Episodes that suddenly switch focus from the main core cast in order to shine a light on side characters is usually fatal to the momentum of the show – however, when a show usually tries this trick, it drops it near a series finale in order to dredge up some previously unknown revelation or dump a boatload of exposition about the past of a newer character. Every show from Halo, to Stranger Things, to The Walking Dead have tried this storytelling trick with varying degrees of success, however, The Last Of Us manages to avoid shattering its momentum by sticking a side story into the third episode, giving us some breathing space after a previous episode filled with infected and harrowing character deaths.
While Joel and Ellie’s continuing journey book ends the show (they’ve finally got that fucking car battery – and a car to boot), this is well and truly the Bill and Frank show and showrunners Neil Druckmann and Craig Mazin use their story to tell an end of the world story quite unlike any I’ve ever seen before.
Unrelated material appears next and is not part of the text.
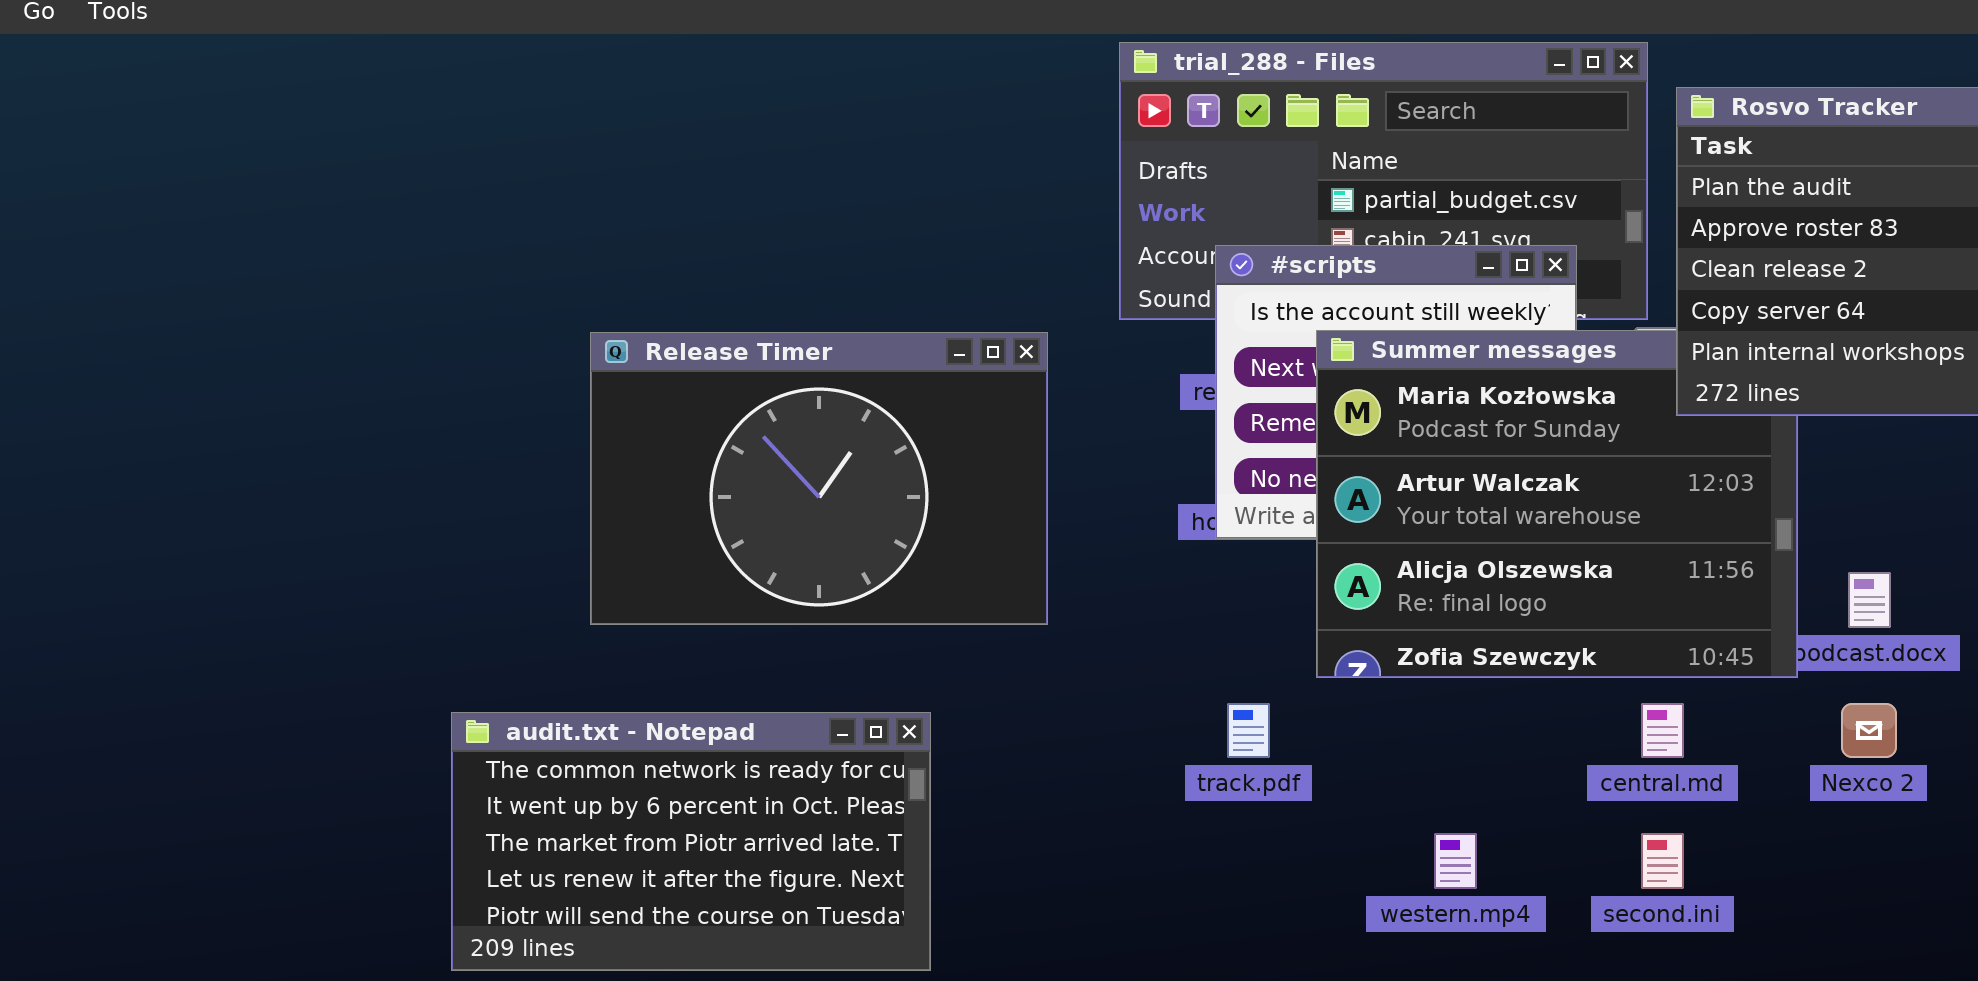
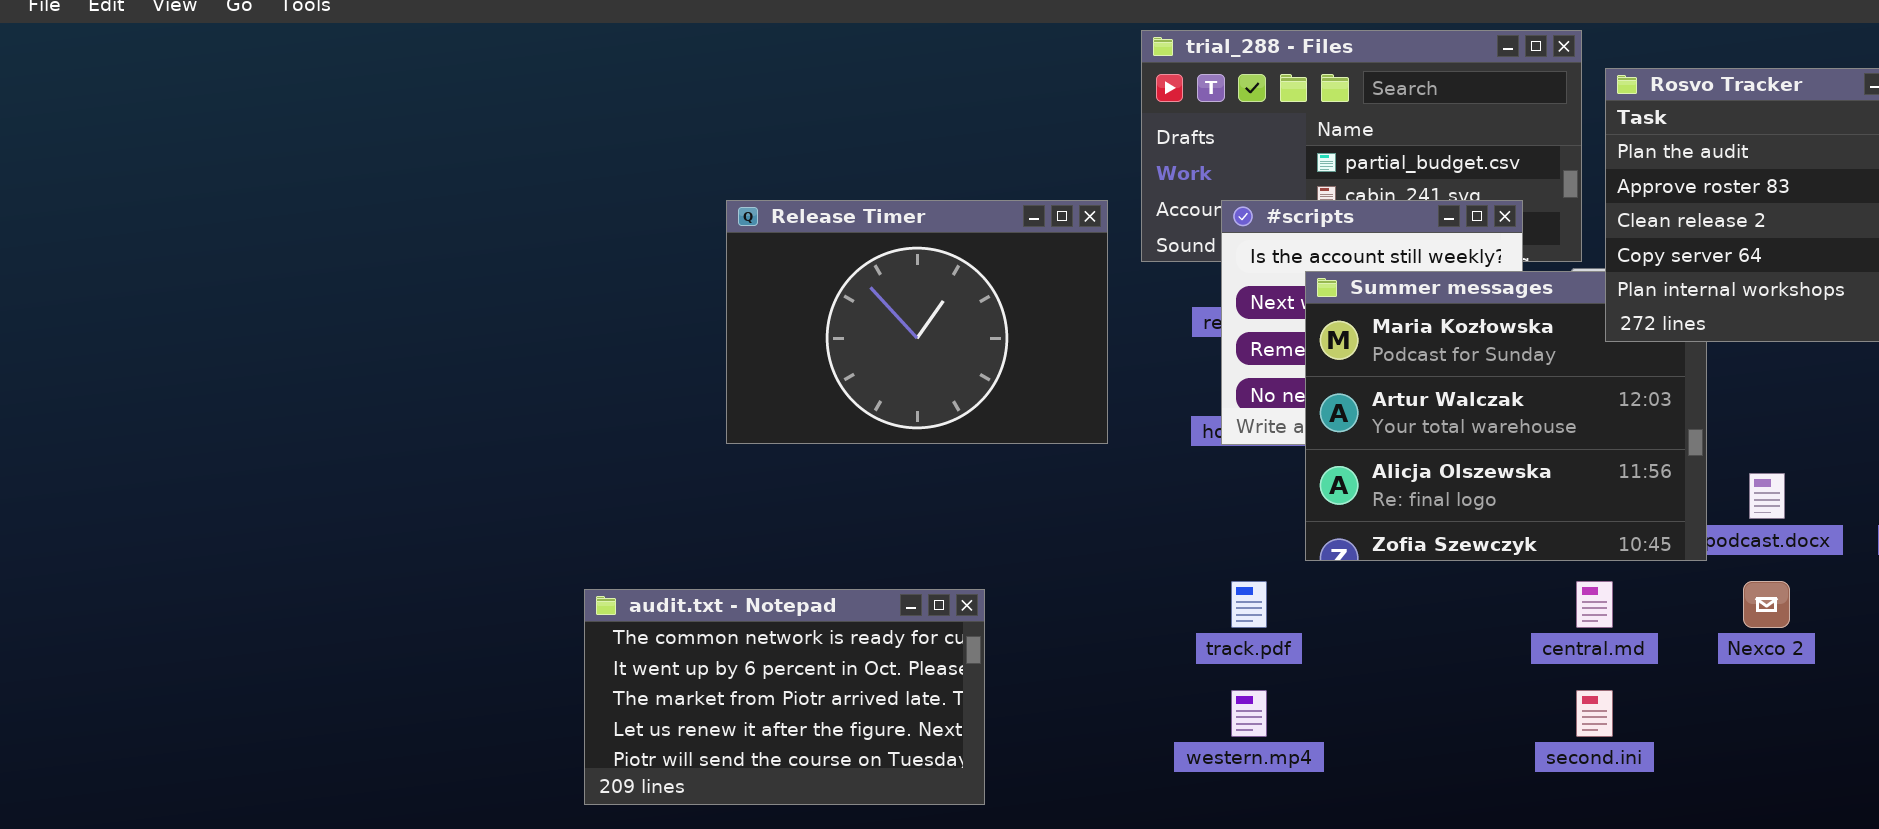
Release Timer: [590,332,1048,625] -> [726,200,1108,444], moved
western.mp4: [1434,833,1477,889] -> [1231,690,1267,737], moved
Essentially a love story told in its entirety it’s a dazzling showcase for Nick Offerman and Murray Bartlett who essentially hijack the entire show in order to tell a genuinely touching story that looks at love and need in very real and relatable terms. Offerman plays Bill with the usual, brusk, sarcastic delivery that made him a favorite in Parks And Recreation and if you think Ron Swandon hates the government, Bill makes him look like a guy handing out election badges on voting day. However, his awkward, closed off demeanor is gradually unlocked by Bartlett’s kindly Frank who challenges Bill’s stubbon desire to ride out the end of the world on his lonesome and thus the episode’s themes are laid bare – people need people, otherwise what’s the point of carrying on?


Simply put, while some may find this glance away from Joel and Ellie’s journey a little distracting, what the Last Of Us has provife is something of a contained, minor masterpiece that’s simultaneously uplifting as it is ruthlessly dedicated to jerking every tear it can out of your eyeballs. Tissues are a must.
On top of the central romance, the show continues its habit of dropping incredibly subtle and unnerving hints about the shit that happens in a ruined world. Note how we cut from a distinctive scarf wrapped around a corpse in a mass grave to the mother wearing it when she was still alive after we are filled in by Joel that the government started executing healthy people once the quarantine zones became full; our brains put all the pieces together to fill in the chilling whole and it’s made all the more worse when you see she was carrying a baby.
Elsewhere, we get more touching character beats when the normally sardonic Ellie is reduced to excited wonder by sitting in a car for the first time “it’s like a spaceship!” and getting bamboozled by the concept of seatbelts while Joel, after discovering the heart breaking fate of Bill and Frank while reading Bill’s typically blunt farewell letter, quietly mourns the loss of Tess without her name even being mentioned aloud.


With Long Long Time (named after a Linda Ronstat song that’s bound to have exploded by the time you read this) The Last Of Us’ position of top tier television is not only all but guaranteed, but seems to be rising with each and every week, something that’s made all the more impressive by the fact that the villains of the piece, the Cordyceps laden Infected, hardly make an appearance. While other shows would doubtless be weakened by a horror show that not only skimps on its creatures, but on our lead characters too, The Last Of Us somehow gets even stronger as it spreads its tendrils ever deeper while commenting on what it means to be human.